The process of marketing local products has become difficult. When community forestry produces local food or local products, they find it difficult to compete on local and national markets. Big companies dominate over local products. The stability and fertility of the agricultural land depend absolutely on the maintenance of a healthy forest. It has been estimated that a forest area three times the arable area may be necessary for the maintenance of the agricultural system as a whole.

Yet over the last decades the forest area has declined dramatically, and the trend is continuing. The problem of deforestation in Nepal is not one of exploitation by outsiders; there are almost no roads in the Hills, and logging on a commercial scale would not be feasible. The problem stems rather from the acute and increasing pressure on the land. The Hill population is now estimated at 1,500 people per square kilometer of cultivable land, with livestock numbers comparable to the human population.

Throughout the Hill districts of Nepal the cycle of environmental degradation is clear. Land that once supported healthy regenerating
forest is now covered with scrubby, largely unpalatable bush vegetation in which continuous overgrazing and lopping for fodder has prevented any regeneration and gradually removed the valuable edible species. Women have to walk farther and farther to collect fuel and fodder for the family's needs; in many parts of the district the round trip takes a full day. In local markets and centers of population a backload of wood may sell for the equivalent of two days' wages.

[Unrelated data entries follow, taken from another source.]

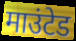
माउंटेड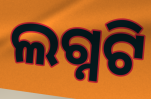
ଲଗ୍ନଟି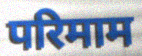
परिमाम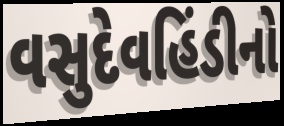
વસુદેવહિંડીનો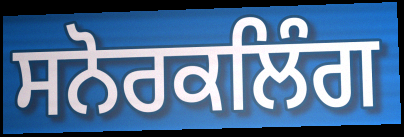
ਸਨੋਰਕਲਿੰਗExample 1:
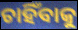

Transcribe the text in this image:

ଚାହିଁବାକୁ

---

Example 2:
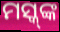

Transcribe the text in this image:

ମସ୍କ୍‌ଙ୍କ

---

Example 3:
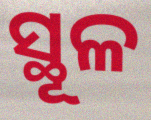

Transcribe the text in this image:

ସ୍ଥୂଳ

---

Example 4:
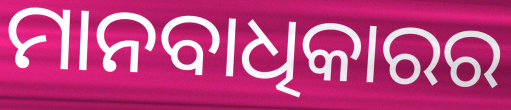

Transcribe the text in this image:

ମାନବାଧିକାରର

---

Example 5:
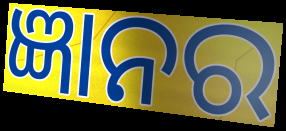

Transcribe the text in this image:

ଜ୍ଞାନର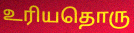
உரியதொரு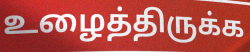
உழைத்திருக்கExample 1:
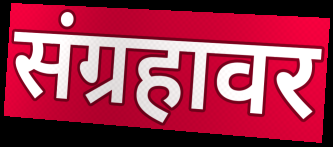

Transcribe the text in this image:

संग्रहावर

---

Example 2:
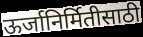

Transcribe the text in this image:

ऊर्जानिर्मितीसाठी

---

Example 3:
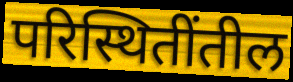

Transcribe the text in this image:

परिस्थितींतील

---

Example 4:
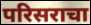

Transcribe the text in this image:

परिसराचा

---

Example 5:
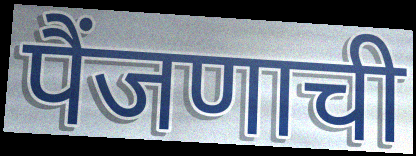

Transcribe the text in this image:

पैंजणाचीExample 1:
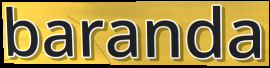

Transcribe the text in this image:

baranda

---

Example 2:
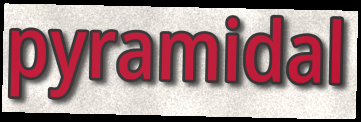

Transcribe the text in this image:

pyramidal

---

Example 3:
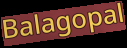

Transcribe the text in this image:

Balagopal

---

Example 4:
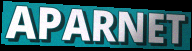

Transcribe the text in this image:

APARNET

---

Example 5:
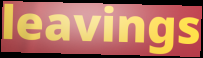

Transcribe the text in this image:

leavingsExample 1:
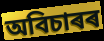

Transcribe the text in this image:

অবিচাৰৰ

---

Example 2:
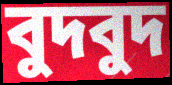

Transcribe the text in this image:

বুদবুদ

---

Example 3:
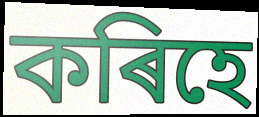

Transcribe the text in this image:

কৰিহে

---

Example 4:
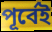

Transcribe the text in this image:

পূৰ্বেই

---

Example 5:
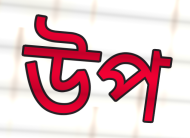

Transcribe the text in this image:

উপ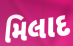
મિલાદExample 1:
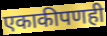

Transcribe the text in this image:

एकाकीपणही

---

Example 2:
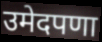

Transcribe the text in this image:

As the productivity of the forest declines through relentless overcutting, its ability to provide nutrients to the arable fields, through fodder and leaf litter, is also reduced, and crop yields start to fall. This, combined with direct population pressure, pushes cultivation on to steep and marginal land, greatly increasing the risk of landslides and soil erosion. In Doti, a district typical of the remote far west of the country, monsoon floods in 1983 did unprecedented and permanent damage to the land. Old farmers remembered similar rains, but the recent imbalance between forest and cultivated land makes the effects this time far more severe.